**Using the information**
1. Copy the listing word for word, starting at the line that contains "Пантелеева Светлана" and ending at the last line of the listing, and leave out the picture markers.
2. Carry on the skiing blog text from the point where it stops.

── Text under study ──

Just Add Chocolate

I just stumbled across one of the greatest things I’ve heard all season. No, it’s not a miraculous powder dump on my favorite mountain. It’s not that winter will be extended into next season. These are spectacular thoughts, I admit, but it’s spring and closing day is just over two weeks away. With those facts in mind, what could possibly be one of the greatest things I’ve heard all season?

To get the answer, let me ask you one more thing: how can one possibly make skiing- heck, anything in life- even better? The answer: Just add chocolate. According to the resort bulletin I caught this morning, that’s precisely what Solitude is doing tomorrow.

Skiing + Chocolate = perfection. Both are sensual experiences, enveloping you in a state of focused concentration. Both skiing and chocolate entice intense cravings; both are worthy of addiction. Both release endorphins in your brain, giving you a euphoric rush. The very idea that I will be rewarded with one for participating in the other is close to causing sensory overload as I sit here in anticipation.

Not that there needs to be more incentives to devour this ancient treat, but Soli is giving away prizes for those who complete their chocolate passport. Surely, this implies that there will be more than one place to load up on chocolate. That’s right (ladies, do you hear me?)- the smooth, intoxicating cocoa bean concoction will be making its appearance all over the mountain. I’m so there.

Missing Home

Honeycomb Canyon, Solitude Mountain Resort

Today I changed my Facebook background picture for the first time this ski year. Since November, it had been a photo I snapped in Honeycomb Canyon last season. I’ve been proud to sport that photo and rep my home resort all this time. However, for the past week, I’ve been heli-skiing in Alaska and thought maybe I should go for a change- everyone else flying with me here had updated their profile pictures and I felt the need to follow suit.

It’s funny how a little thing like where you ski can be such a source of pride. As I changed my photo from my sweet Honeycomb shot to an impressive aerial view of the snowcapped islands dotting the Gulf of Alaska, I felt a twinge of guilt creep in. Was this being disloyal to my local mountain? Did this mean I didn’t love Soli as much as I believed I did? Would Honeycomb ever forgive me for enjoying the snowy pitches to the north?

And it’s not just pride that I discovered, but jealousy… even though I was in the wilds of backcountry Alaska, high in the most rugged peaks and pristine landscape I had ever witnessed, I still felt left out of the fun as I read news of the 40″ of snowstorm back home. Here I was, skiing fresh tracks all day, enjoying what others pay thousands of dollars to experience, and I kept thinking, “Man, my friends back home are having the time of their lives in our favorite secret stashes.”

How is it possible to feel both guilt and jealousy when I was in a situation others would give up their life savings for?

───
── Dataset ──

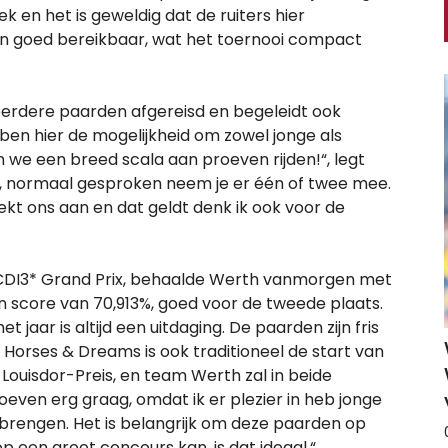
k en het is geweldig dat de ruiters hier
 zijn goed bereikbaar, wat het toernooi compact
rdere paarden afgereisd en begeleidt ook
ben hier de mogelijkheid om zowel jonge als
 we een breed scala aan proeven rijden!“, legt
der, normaal gesproken neem je er één of twee mee.
kt ons aan en dat geldt denk ik ook voor de
e CDI3* Grand Prix, behaalde Werth vanmorgen met
en score van 70,913%, goed voor de tweede plaats.
 jaar is altijd een uitdaging. De paarden zijn fris
" Horses & Dreams is ook traditioneel de start van
Louisdor-Preis, en team Werth zal in beide
roeven erg graag, omdat ik er plezier in heb jonge
 brengen. Het is belangrijk om deze paarden op
 op een groot concours kan, is dat ideaal.“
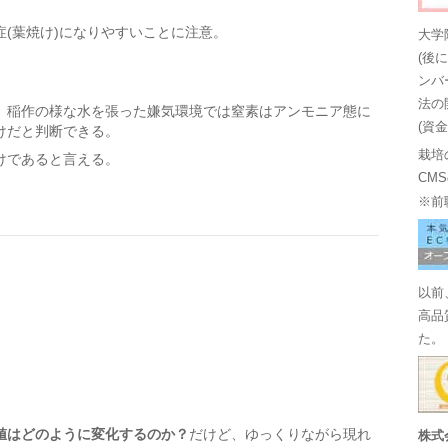
(葉焼け)になりやすいことに注意。
大学
(後
ンバ
法の
、稲作の様な水を張った嫌気環境では窒素はアンモニア態に
(資
けだと判断できる。
栽培
けであると言える。
CM
※前
以前
高品
た。
値はどのように変化するのか？
だけど、ゆっくりながら現れ
株式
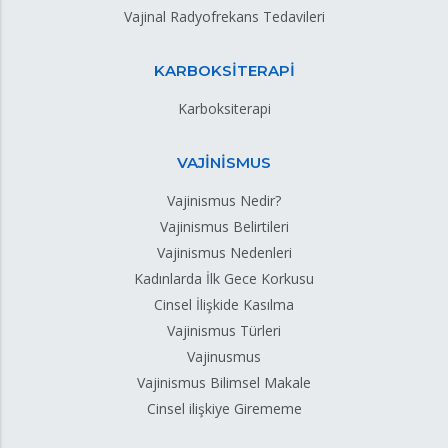
Vajinal Radyofrekans Tedavileri
KARBOKSİTERAPİ
Karboksiterapi
VAJİNİSMUS
Vajinismus Nedir?
Vajinismus Belirtileri
Vajinismus Nedenleri
Kadınlarda İlk Gece Korkusu
Cinsel İlişkide Kasılma
Vajinismus Türleri
Vajinusmus
Vajinismus Bilimsel Makale
Cinsel ilişkiye Girememe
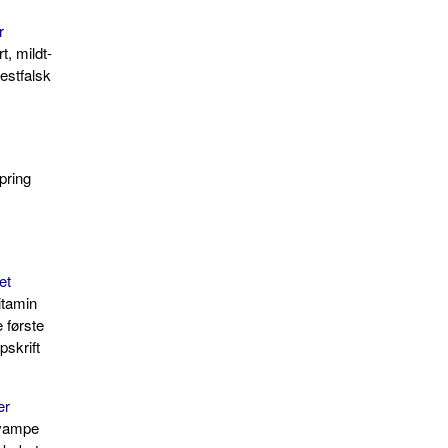
r
t, mildt-
Westfalsk
pring
et
itamin
e første
pskrift
er
Svampe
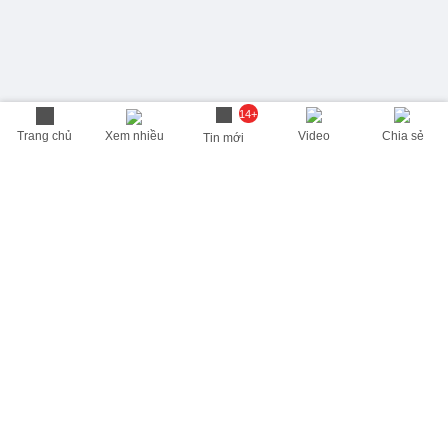
14+
Trang chủ
Xem nhiều
Video
Chia sẻ
Tin mới
THÔNG TIN HỮU ÍCH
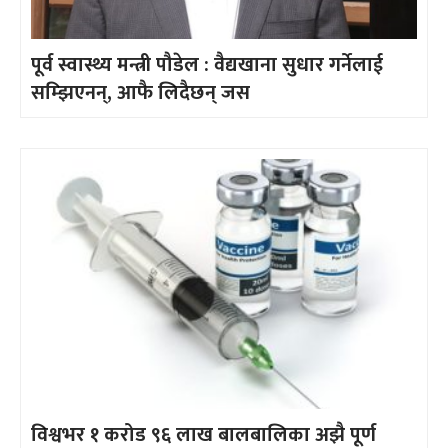
पूर्व स्वास्थ्य मन्त्री पौडेल : वैद्यखाना सुधार गर्नेलाई
सम्झिएनन्, आफै लिदैछन् जस
विश्वभर १ करोड ९६ लाख बालबालिका अझै पूर्ण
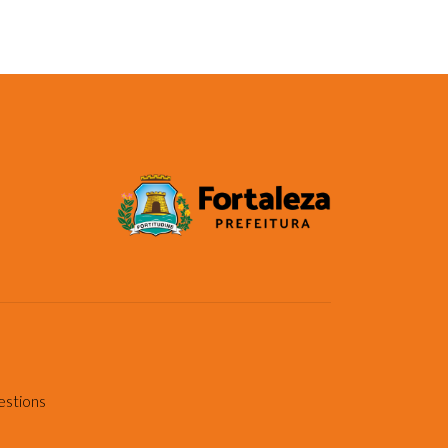
estions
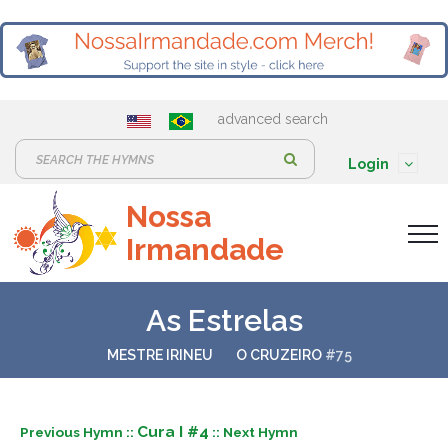
advanced search
S
Login
e
Nossa
a
Irmandade
r
c
h
As Estrelas
:
MESTRE IRINEU
O CRUZEIRO
#75
Cura I #4
Previous Hymn ::
:: Next Hymn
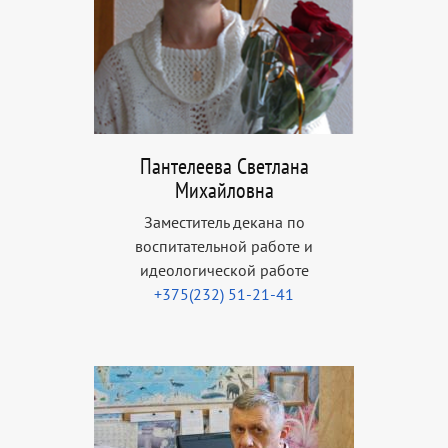
Пантелеева Светлана
Михайловна
Заместитель декана по
воспитательной работе и
идеологической работе
+375(232) 51-21-41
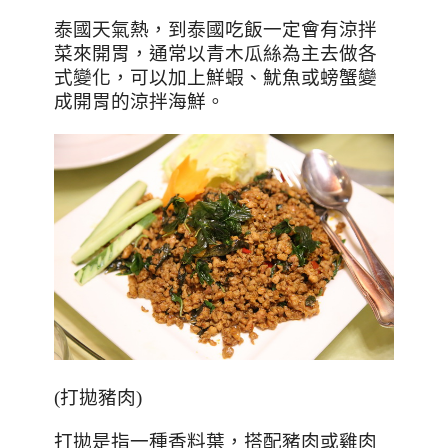
泰國天氣熱，到泰國吃飯一定會有涼拌
菜來開胃，通常以青木瓜絲為主去做各
式變化，可以加上鮮蝦、魷魚或螃蟹變
成開胃的涼拌海鮮。
(打拋豬肉)
打拋是指一種香料葉，搭配豬肉或雞肉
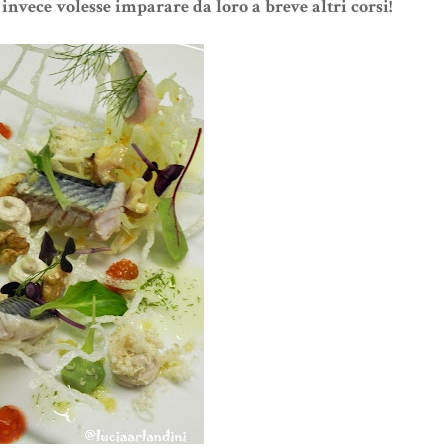
 invece volesse imparare da loro a breve altri corsi!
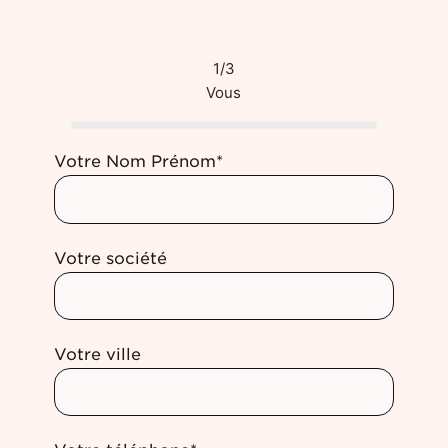
1/3
Vous
Votre Nom Prénom*
Votre société
Votre ville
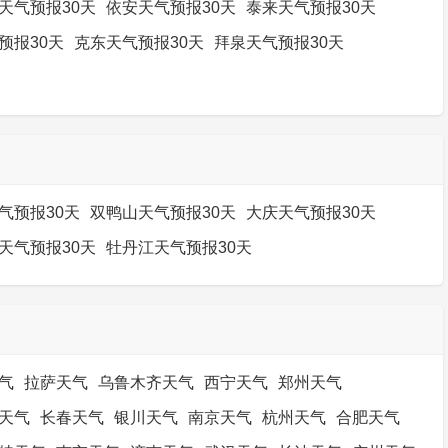
天气预报30天
依安天气预报30天
泰来天气预报30天
预报30天
克东天气预报30天
拜泉天气预报30天
气预报30天
双鸭山天气预报30天
大庆天气预报30天
天气预报30天
牡丹江天气预报30天
气
拉萨天气
乌鲁木齐天气
西宁天气
郑州天气
天气
长春天气
银川天气
南京天气
杭州天气
合肥天气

───

**Outputs in order**
1.
Пантелеева Светлана
Михайловна
Заместитель декана по
воспитательной работе и
идеологической работе
+375(232) 51-21-41
泰國天氣熱，到泰國吃飯一定會有涼拌
菜來開胃，通常以青木瓜絲為主去做各
式變化，可以加上鮮蝦、魷魚或螃蟹變
成開胃的涼拌海鮮。
(打拋豬肉)
打拋是指一種香料葉，搭配豬肉或雞肉
 invece volesse imparare da loro a breve altri corsi!
1/3
Vous
Votre Nom Prénom*
Votre société
Votre ville
天气预报30天
依安天气预报30天
泰来天气预报30天
预报30天
克东天气预报30天
拜泉天气预报30天
气预报30天
双鸭山天气预报30天
大庆天气预报30天
天气预报30天
牡丹江天气预报30天
气
拉萨天气
乌鲁木齐天气
西宁天气
郑州天气
天气
长春天气
银川天气
南京天气
杭州天气
合肥天气

2.
I figured it out- while being here in the Chugach mountain range is impressive and undoubtedly the experience of a lifetime, I have never had a day to complain about at Solitude, and many to rejoice over. I know my way around the mountain and can find the good stuff even on a day when the snow may be less than ideal. It’s close to home, so I can sleep in my own bed and be on hill within a half an hour. I don’t have to get geared up with avalanche equipment just to take turns. And days after a storm, I’m still slaying powder at Solitude- no helicopter necessary. Don’t get me wrong, I love this heli-skiing gig and am grateful for the every minute I’ve been here. But my local mountain- 3,000 miles away from the remote beauty of Alaska- has my heart. And if Honeycomb has a forgiving demeanor, you’ll know where to find me my first day back.

I Still Got Mine

Simply Stunning!

Alright folks, I have put this one off long enough. I am going to start off by saying that I am one of those girls who is ready to ski in October and ready for something else in March. Not saying that I am totally over skiing, but my brain starts thinking of other things when the tulips start peaking their little green tops out of the wet soil. The last couple of weeks it has been hard for me to get into a “ski” state of mind. It started with Isaac cracking his head open and getting staples which put a damper on things and then that sun, that warm shorts weather sun, came out and decided to blast Utah with some early spring heat. We have totally been duped by winter this year and so instead of embracing the news that a large, wet, pacific storm might actually renew the goods up in the mountains, I sort of brushed it off and put it out of my mind. Besides, it was probably going to rain…right?

Hello Snow!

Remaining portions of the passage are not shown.